Changing "word" to "token" and "sentence" to "set" doesn't clarify anything. Changing two undefined terms to two other undefined terms still leaves us with no defined terms. If you refuse to explain what you want your code to do, there is no reason for any of us to waste our time trying to guess at your requirements, nor to try to write code when we don't know what the code is supposed to do. Why did you explicitly say that you had a "word list A" if there is no word list? Your original requirement was:
Quote:
The output format is based on the availability of all the words from the words list A. If the sentence matches all the words from the word list, then the sentence will be extracted. The condition is that at least seventy percent of the words in the sentence must be matched from the words list A.
which can now be restated as:
Quote:
The output format is based on the availability of all of the <undefined term1>s from the <undefined term1>s in a non-existent list. If the <undefined term2> matches all of the <undefined term1>s from the non-existent list, then the <undefined term2> will be extracted. The condition is that at least 70% of the <undefined term1>s in the <undefined term2> must be matched from the <undefined term1>s in the non-existent list.

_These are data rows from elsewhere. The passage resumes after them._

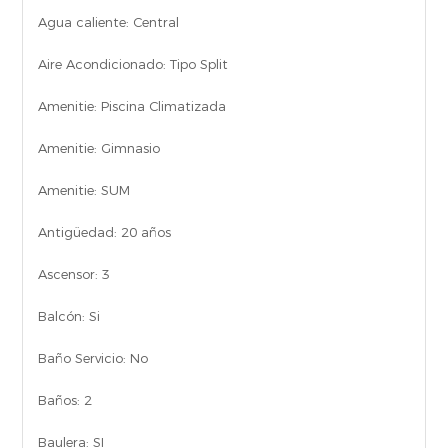
Agua caliente:
Central
Aire Acondicionado:
Tipo Split
Amenitie:
Piscina Climatizada
Amenitie:
Gimnasio
Amenitie:
SUM
Antigüedad:
20 años
Ascensor:
3
Balcón:
Si
Baño Servicio:
No
Baños:
2
Baulera:
SI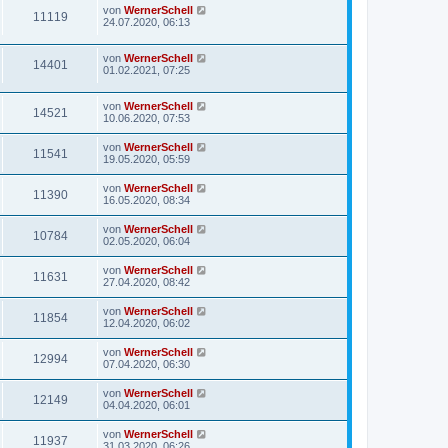
von
WernerSchell
11119
24.07.2020, 06:13
von
WernerSchell
14401
01.02.2021, 07:25
von
WernerSchell
14521
10.06.2020, 07:53
von
WernerSchell
11541
19.05.2020, 05:59
von
WernerSchell
11390
16.05.2020, 08:34
von
WernerSchell
10784
02.05.2020, 06:04
von
WernerSchell
11631
27.04.2020, 08:42
von
WernerSchell
11854
12.04.2020, 06:02
von
WernerSchell
12994
07.04.2020, 06:30
von
WernerSchell
12149
04.04.2020, 06:01
von
WernerSchell
11937
31.03.2020, 06:26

With requirements like this, it looks like a homework assignment that you want us to complete for you.
If you already have a way to do this and just want to write it in a different language, show us the C code that you have written that you now want to translate to shell code. They we would be able to deduce your definitions from you C code and know what it is that we're trying to do. (But, don't claim that you are converting from C to shell to make the code faster; for any particular task, well crafted C will almost certainly be faster than a corresponding shell script. And, there is absolutely no reason to claim that C code can't be used in a pipeline. Almost all of the standard utilities on UNIX and Linux systems are written in C and many of them are perfectly capable of being used in a pipeline. Changing C code that can't be used as a filter to a shell script won't magically turn it into a filter.)
RudiC made a valiant effort to help you get a start on your problem, but it ignores the fact that you don't have a list, assumes that tokens (or words) include punctuation, assumes that <sentence> or <set> and <line in a text file> are synonymous, ignores the requirement to ignore uppercase <words> or <tokens> from you nonexistent list, and uses 80% instead of 70% as the threshold.